Çözüm önerilerine geçmeden önce, Suriye iç savaşına sahada doğrudan taraf olan ülkelerin çözüme dair yaklaşımlarına ışık tutacak bazı kapalı stratejilerini açığa çıkarmak faydalı olacaktır.

Ülkelerin Açık / Kapalı Stratejik Hesapları

ABD; Suriye ve Irak sahasını bir bütün olarak değerlendirmekte, İran’ın İsrail’e coğrafi olarak yaklaşmasını İsrail’in güvenliği noktasında red etmektedir. Ayrıca, Kürt’lere sağlanacak özerk bir yapıyla ve Suriye-Irak sınırında sünniler için yaratılacak özerk bir bölgeyle, İran’ın Akdeniz’e uzanımının önüne set çekmek istemektedir. Aynı zamanda bu set; gelecekte Çin’in Ortadoğu kuşak-yol projesinin önünün coğrafi olarak kesilmesini sağlayacağından, ABD kendi lehine bir pazarlık konusu yapılması için sahayı şimdiden şekillendirmeye çalışmaktadır.

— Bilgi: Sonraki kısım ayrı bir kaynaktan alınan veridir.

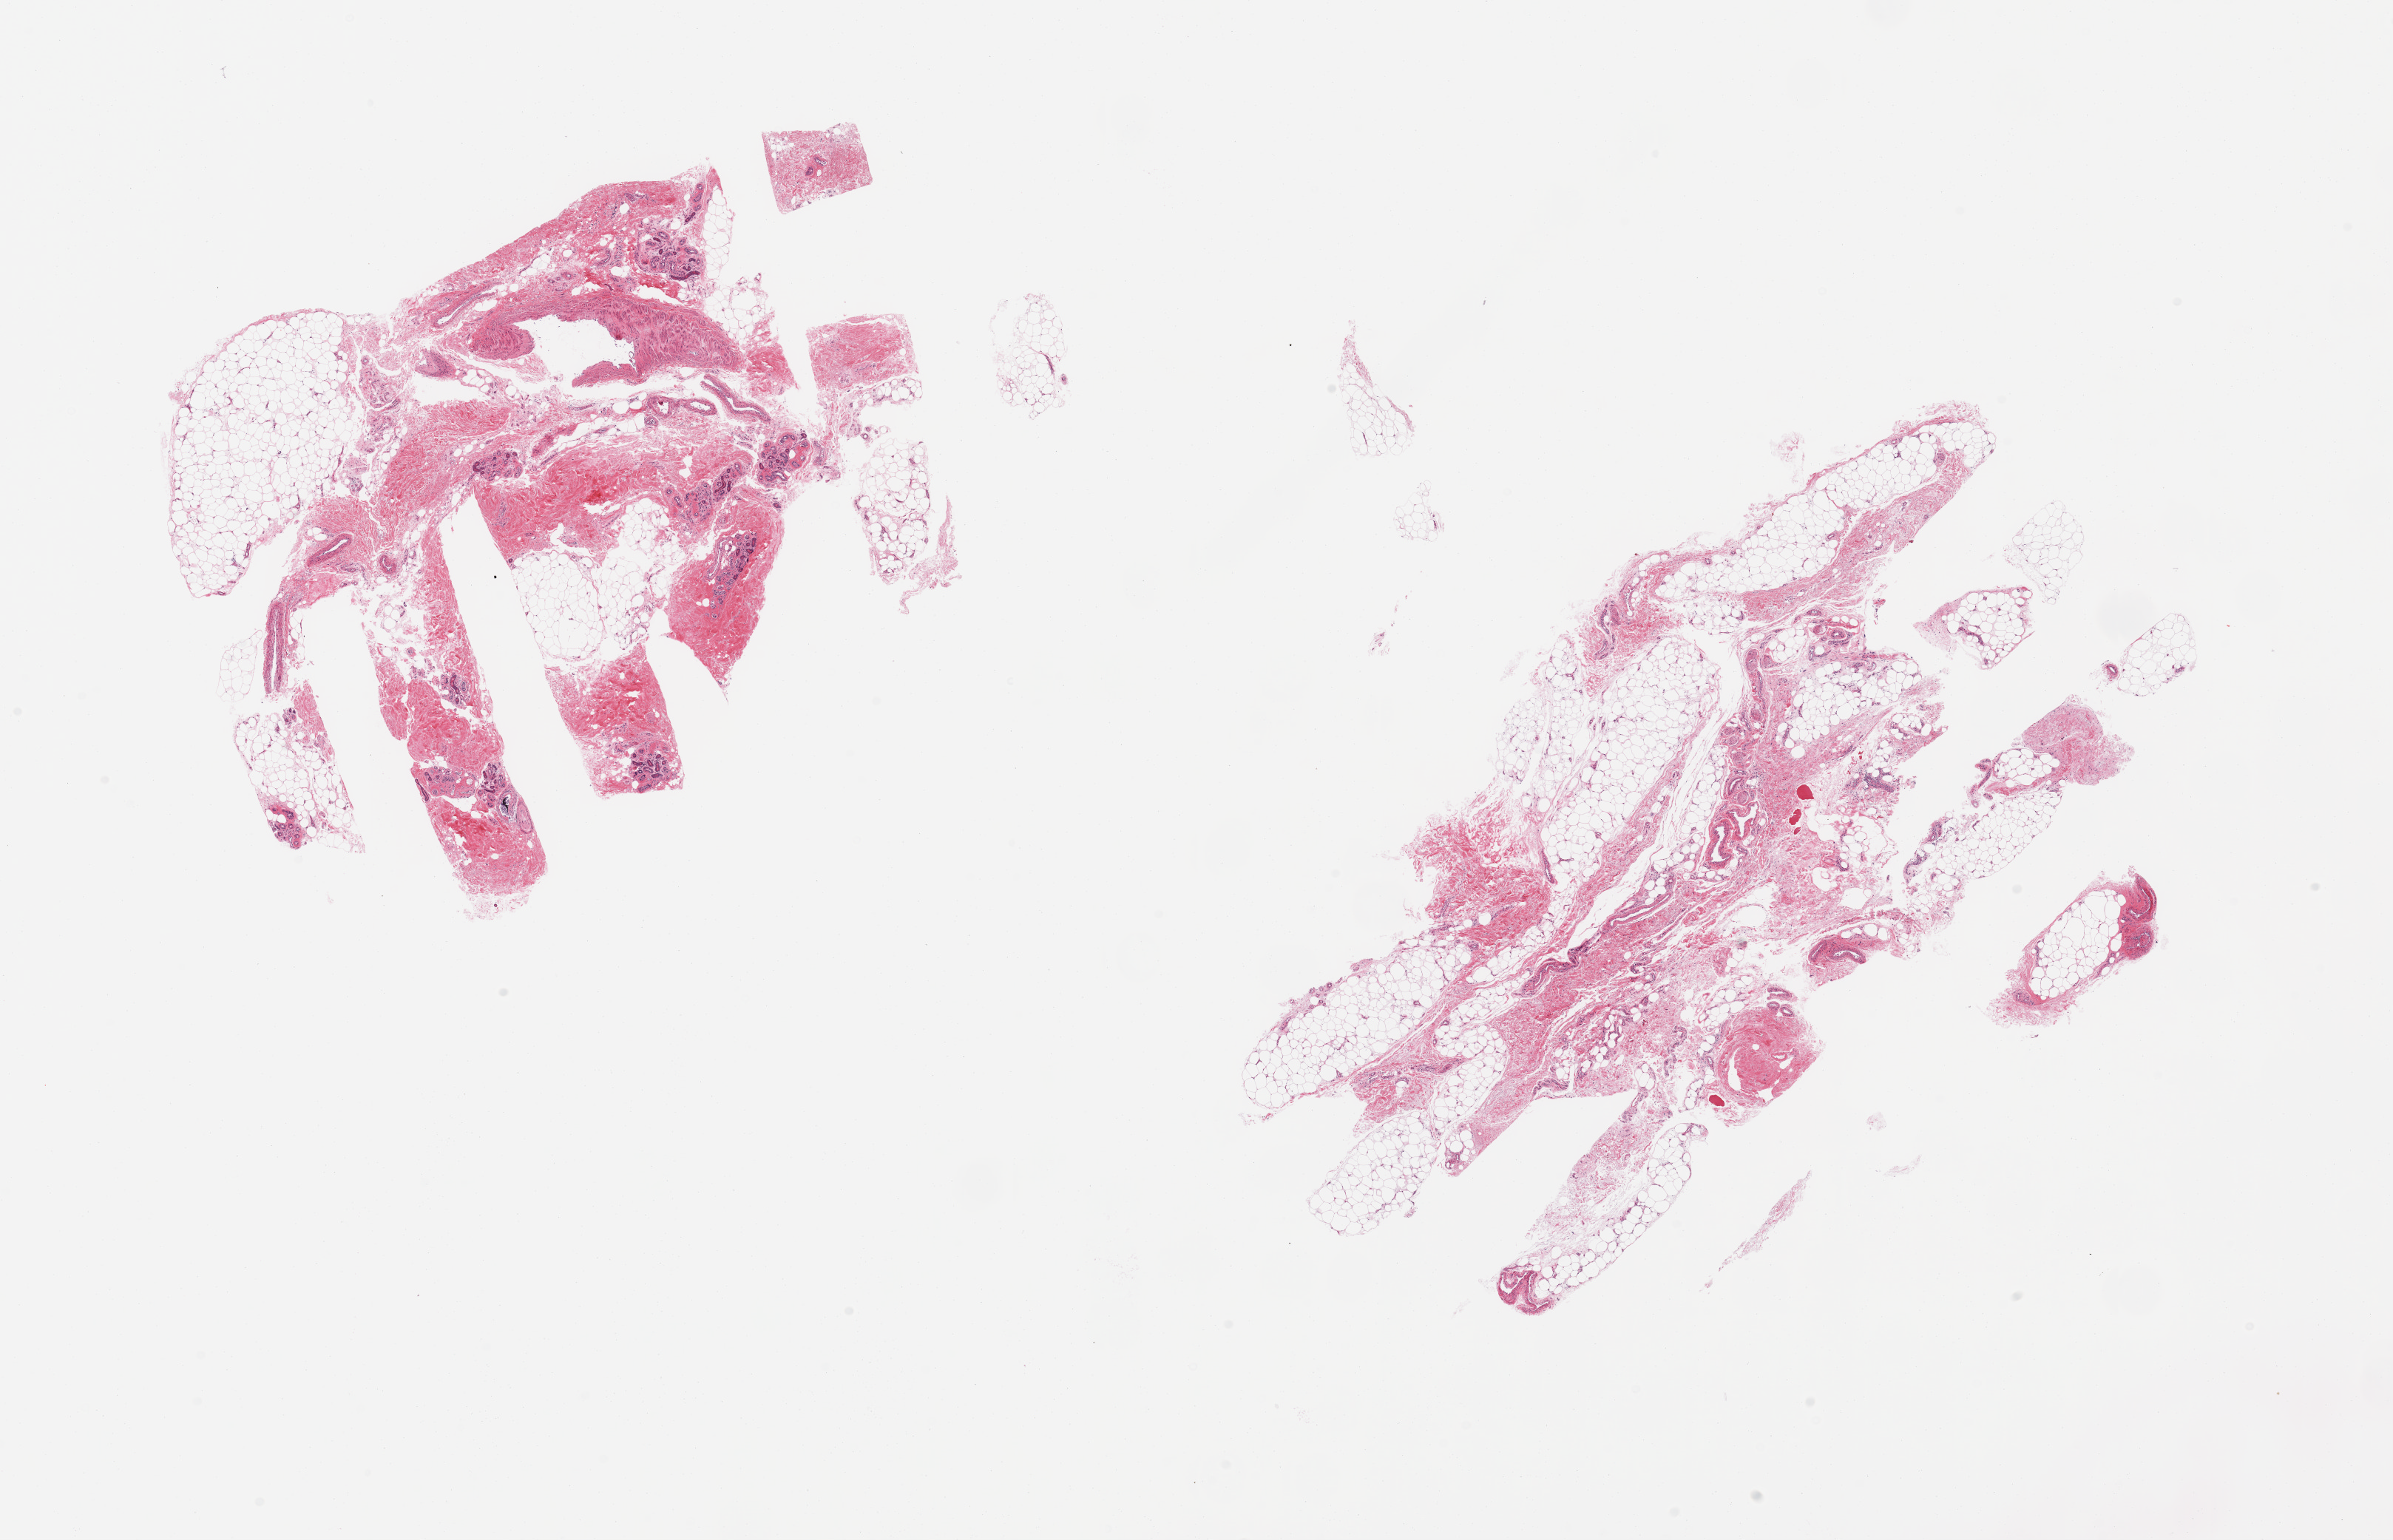
Digitized haematoxylin and eosin-stained section, brightfield, whole scanned area (about 25.6 x 16.5 mm, from a 20x scan) shown as a low-resolution overview; PAXgene-fixed paraffin-embedded (PFPE) section; sampled site (target tissue): adipose tissue; donor tissue sample. Male donor.
* reviewer comment on this tissue sample: 2 pieces; 1 piece has 70% fat, 30% fibrous content; other piece has 40% fat, 60% fibrous dermis with sweat glands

Rusya; Suriye ve Doğu Akdeniz’de ki stratejik çıkarlarından asla vazgeçmeyecek şekilde Suriye’deki çatışmaların bir an önce bitmesi ve mali külfetin karşılanması için Suriye’nin kaynaklarını işletmek ve pay almak istemektedir. Öte yandan, Rusya; İsrail’in güvenliğini dikkate almak kaydıyla, İran ile siyasi-ekonomik noktada ortak bir paylaşım içerisinde birlikte yaşamayı kabullenmiş durumdadır. Ayrıca, Kürtler için; merkezi otoriteye bağlı kültürel özerklikle sınırlı bir yapılanmayı desteklemektedir.

Fransa; Kürtler’in geleceği noktasında Suriye yönetiminde söz sahibi olmalarını sağlamak, Ortadoğu’da, Doğu Akdeniz’de ve Afrika’da, Çin ile birlikte hareket edebileceği bir alan açmak, örtük rakibi olan ABD’yi Suriye sahasında yakın markajla kontrol ederek kendi menfaatleri doğrultusunda Suriye üzerinde stratejik söz sahibi olmayı hedeflemektedir.

İran; Akdeniz’e kadar ekonomik ve ticari koridor tesis etmek, aynı zamanda bu koridor üzerinden askeri anlamda İsrail’i rahatsız etmek, ABD ve İsrail’in kendisine yönelik olası tehditlerini ise ülke sınırları dışından yani İsrail’in yakın çevresinden itibaren karşılamak istemektedir.

Türkiye; güney sınırında tehdit oluşturacak bir PKK devletçiğine engel olurken, bir taraftan sünni muhalif kesime alan açmak ve böylece Suriye’nin egemenlik ve toprak bütünlüğü içerisinde yeni bir siyasi denge oluşturmak, Doğu Akdeniz’deki hak ve menfaatlerinin Suriye ana karası üzerinden de güvenliği sağlanmış politik ve stratejik bir sonucu arzulamaktadır.

Esad Sonrası İhvan Ekolü Endişesi

Türkiye’nin; Esad karşıtlığında ısrarcılığı ve sünni muhalifleri destekliyor olması, gerek Suriye’de gerekse uluslararası alanda bu tutumu, Nusayri–Alevi mezhebi karşıtlığı olarak algılanmaktadır. Bu nedenle ABD ve AB; Esad’ın gitmesi durumunda İhvan ekolünden sünni kökenli bir liderin gelmesi yolunun açılabileceği endişesini taşımaktadırlar. Benzer endişeyi Rusya ve İran’ın da yaşadığını söyleyebiliriz.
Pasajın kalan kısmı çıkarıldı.